> EXERCISE BRIEF
The entries are to be reproduced word for word, with all images left out.

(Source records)

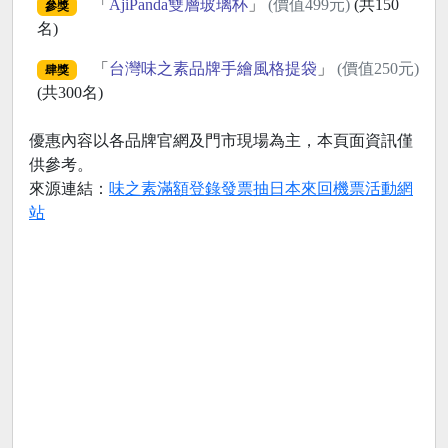
「
AjiPanda雙層玻璃杯
」
(價值499元)
(共150
參獎
名)
「
台灣味之素品牌手繪風格提袋
」
(價值250元)
肆獎
(共300名)
優惠內容以各品牌官網及門市現場為主，本頁面資訊僅
供參考。
來源連結：
味之素滿額登錄發票抽日本來回機票活動網
站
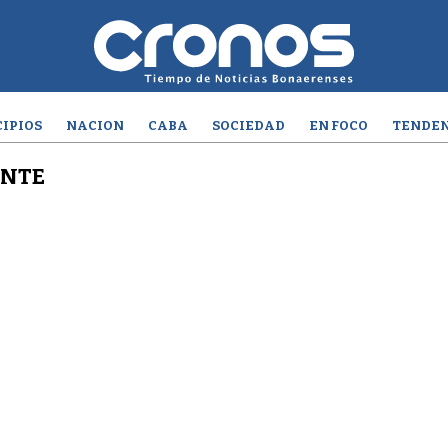
IPIOS
NACION
CABA
SOCIEDAD
EN FOCO
TENDEN
ANTE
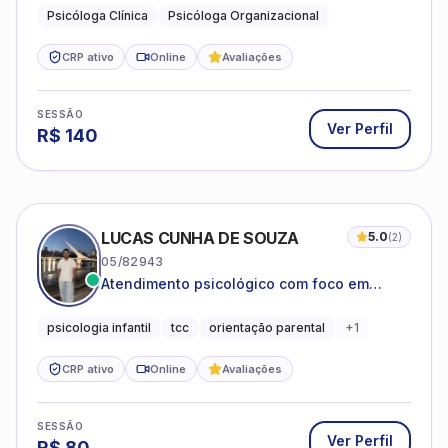
Psicóloga Clínica
Psicóloga Organizacional
CRP ativo
Online
Avaliações
SESSÃO
Ver Perfil
R$
140
LUCAS CUNHA DE SOUZA
5.0
(
2
)
05/82943
Atendimento psicológico com foco em
Terapia Cognitivo-Comportamental (TCC),
promovendo equilíbrio emocional e
psicologia infantil
tcc
orientação parental
+
1
qualidade de vida.
CRP ativo
Online
Avaliações
SESSÃO
Ver Perfil
R$
80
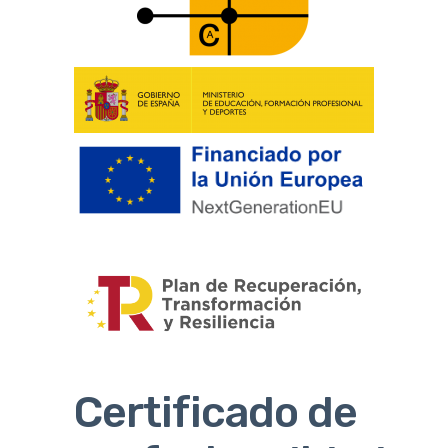
Certificado de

> RESULT
「
AjiPanda雙層玻璃杯
」
(價值499元)
(共150
參獎
名)
「
台灣味之素品牌手繪風格提袋
」
(價值250元)
肆獎
(共300名)
優惠內容以各品牌官網及門市現場為主，本頁面資訊僅
供參考。
來源連結：
味之素滿額登錄發票抽日本來回機票活動網
站
IPIOS
NACION
CABA
SOCIEDAD
EN FOCO
TENDEN
ANTE
Psicóloga Clínica
Psicóloga Organizacional
CRP ativo
Online
Avaliações
SESSÃO
Ver Perfil
R$
140
LUCAS CUNHA DE SOUZA
5.0
(
2
)
05/82943
Atendimento psicológico com foco em
Terapia Cognitivo-Comportamental (TCC),
promovendo equilíbrio emocional e
psicologia infantil
tcc
orientação parental
+
1
qualidade de vida.
CRP ativo
Online
Avaliações
SESSÃO
Ver Perfil
R$
80
Certificado de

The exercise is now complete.